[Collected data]
——

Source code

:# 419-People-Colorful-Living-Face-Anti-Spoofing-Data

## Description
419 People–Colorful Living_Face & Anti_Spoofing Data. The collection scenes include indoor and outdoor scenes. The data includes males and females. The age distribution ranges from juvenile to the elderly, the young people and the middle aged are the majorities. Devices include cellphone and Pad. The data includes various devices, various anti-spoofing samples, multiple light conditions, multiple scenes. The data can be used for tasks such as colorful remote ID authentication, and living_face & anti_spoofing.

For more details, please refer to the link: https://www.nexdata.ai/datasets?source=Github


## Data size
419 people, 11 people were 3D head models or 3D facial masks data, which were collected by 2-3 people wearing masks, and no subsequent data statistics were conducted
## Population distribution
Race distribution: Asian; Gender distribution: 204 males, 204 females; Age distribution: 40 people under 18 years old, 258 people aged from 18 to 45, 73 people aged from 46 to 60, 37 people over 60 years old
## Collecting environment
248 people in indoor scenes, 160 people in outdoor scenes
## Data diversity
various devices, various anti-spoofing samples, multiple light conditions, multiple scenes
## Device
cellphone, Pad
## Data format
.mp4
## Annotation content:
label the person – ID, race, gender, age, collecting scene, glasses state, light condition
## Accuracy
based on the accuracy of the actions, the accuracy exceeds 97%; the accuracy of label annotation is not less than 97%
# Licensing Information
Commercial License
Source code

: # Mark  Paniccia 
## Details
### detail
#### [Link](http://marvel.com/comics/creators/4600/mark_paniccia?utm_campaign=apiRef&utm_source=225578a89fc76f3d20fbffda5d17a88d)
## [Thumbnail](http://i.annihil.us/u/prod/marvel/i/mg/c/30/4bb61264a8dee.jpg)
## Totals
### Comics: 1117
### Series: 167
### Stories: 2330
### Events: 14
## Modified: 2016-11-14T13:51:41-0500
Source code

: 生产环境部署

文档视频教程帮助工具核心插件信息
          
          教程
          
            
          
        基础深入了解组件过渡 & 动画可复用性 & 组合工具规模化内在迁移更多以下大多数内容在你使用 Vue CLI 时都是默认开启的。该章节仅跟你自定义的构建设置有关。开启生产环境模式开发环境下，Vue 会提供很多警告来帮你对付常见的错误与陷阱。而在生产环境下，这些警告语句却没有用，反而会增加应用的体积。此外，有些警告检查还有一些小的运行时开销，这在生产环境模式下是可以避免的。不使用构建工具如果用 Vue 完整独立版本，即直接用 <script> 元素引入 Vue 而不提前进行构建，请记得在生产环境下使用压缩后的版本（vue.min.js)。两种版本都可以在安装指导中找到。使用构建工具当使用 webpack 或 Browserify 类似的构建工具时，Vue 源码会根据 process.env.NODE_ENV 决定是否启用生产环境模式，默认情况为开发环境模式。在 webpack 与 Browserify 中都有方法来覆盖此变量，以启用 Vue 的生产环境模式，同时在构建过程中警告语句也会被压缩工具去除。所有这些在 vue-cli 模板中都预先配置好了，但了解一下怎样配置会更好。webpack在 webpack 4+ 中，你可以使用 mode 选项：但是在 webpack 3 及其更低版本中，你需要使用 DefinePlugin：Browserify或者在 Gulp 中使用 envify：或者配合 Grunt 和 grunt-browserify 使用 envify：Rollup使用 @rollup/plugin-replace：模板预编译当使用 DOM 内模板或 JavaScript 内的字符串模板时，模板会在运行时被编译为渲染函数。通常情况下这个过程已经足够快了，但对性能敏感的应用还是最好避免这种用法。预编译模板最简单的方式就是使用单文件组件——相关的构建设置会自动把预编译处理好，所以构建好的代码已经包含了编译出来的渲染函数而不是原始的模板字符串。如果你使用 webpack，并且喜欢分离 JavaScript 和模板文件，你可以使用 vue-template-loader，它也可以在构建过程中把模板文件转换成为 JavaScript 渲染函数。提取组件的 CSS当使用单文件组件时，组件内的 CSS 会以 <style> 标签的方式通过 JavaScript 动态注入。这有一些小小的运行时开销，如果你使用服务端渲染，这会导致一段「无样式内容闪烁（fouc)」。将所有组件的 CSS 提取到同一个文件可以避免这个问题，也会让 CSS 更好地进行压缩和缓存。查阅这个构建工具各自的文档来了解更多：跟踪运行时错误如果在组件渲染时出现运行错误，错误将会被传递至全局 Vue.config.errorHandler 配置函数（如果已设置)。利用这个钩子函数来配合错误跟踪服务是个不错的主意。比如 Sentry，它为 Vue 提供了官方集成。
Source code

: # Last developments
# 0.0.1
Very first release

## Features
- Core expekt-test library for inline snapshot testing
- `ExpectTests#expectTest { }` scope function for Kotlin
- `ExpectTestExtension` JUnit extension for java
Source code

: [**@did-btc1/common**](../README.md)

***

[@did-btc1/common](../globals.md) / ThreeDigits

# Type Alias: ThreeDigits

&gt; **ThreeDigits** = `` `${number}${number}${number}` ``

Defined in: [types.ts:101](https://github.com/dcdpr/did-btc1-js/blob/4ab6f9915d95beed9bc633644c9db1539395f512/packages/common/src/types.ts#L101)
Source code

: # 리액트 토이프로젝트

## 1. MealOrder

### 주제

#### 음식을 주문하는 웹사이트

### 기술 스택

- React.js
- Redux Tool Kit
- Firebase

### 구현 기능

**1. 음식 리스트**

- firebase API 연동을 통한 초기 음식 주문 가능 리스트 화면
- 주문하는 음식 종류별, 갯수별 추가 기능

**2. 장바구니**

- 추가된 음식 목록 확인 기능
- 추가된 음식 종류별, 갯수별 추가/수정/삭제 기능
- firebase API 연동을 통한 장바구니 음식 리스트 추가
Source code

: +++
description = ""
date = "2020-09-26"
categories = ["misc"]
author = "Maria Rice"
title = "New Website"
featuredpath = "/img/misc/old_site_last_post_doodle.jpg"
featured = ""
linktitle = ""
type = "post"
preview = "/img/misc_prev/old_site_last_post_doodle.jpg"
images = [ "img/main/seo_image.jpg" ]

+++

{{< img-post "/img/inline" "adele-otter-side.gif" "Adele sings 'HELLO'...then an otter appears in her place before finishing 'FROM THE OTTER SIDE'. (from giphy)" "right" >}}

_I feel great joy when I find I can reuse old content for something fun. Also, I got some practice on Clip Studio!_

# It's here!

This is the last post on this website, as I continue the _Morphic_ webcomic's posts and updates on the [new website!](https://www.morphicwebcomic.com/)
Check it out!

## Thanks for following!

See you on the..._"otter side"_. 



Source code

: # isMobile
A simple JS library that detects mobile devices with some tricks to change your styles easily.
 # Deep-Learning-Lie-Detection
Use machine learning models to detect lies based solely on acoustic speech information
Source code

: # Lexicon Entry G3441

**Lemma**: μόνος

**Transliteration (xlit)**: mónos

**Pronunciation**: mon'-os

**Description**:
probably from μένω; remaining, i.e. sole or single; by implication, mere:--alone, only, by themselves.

——

## Your instructions
Swap "distribution" for "breakdown" everywhere it occurs in the lines starting at the one containing "## Data size" and ending at the one containing "Race distribution: Asian;". Give back only those lines, with everything else unchanged.

## Response below
## Data size
419 people, 11 people were 3D head models or 3D facial masks data, which were collected by 2-3 people wearing masks, and no subsequent data statistics were conducted
## Population breakdown
Race breakdown: Asian; Gender breakdown: 204 males, 204 females; Age breakdown: 40 people under 18 years old, 258 people aged from 18 to 45, 73 people aged from 46 to 60, 37 people over 60 years old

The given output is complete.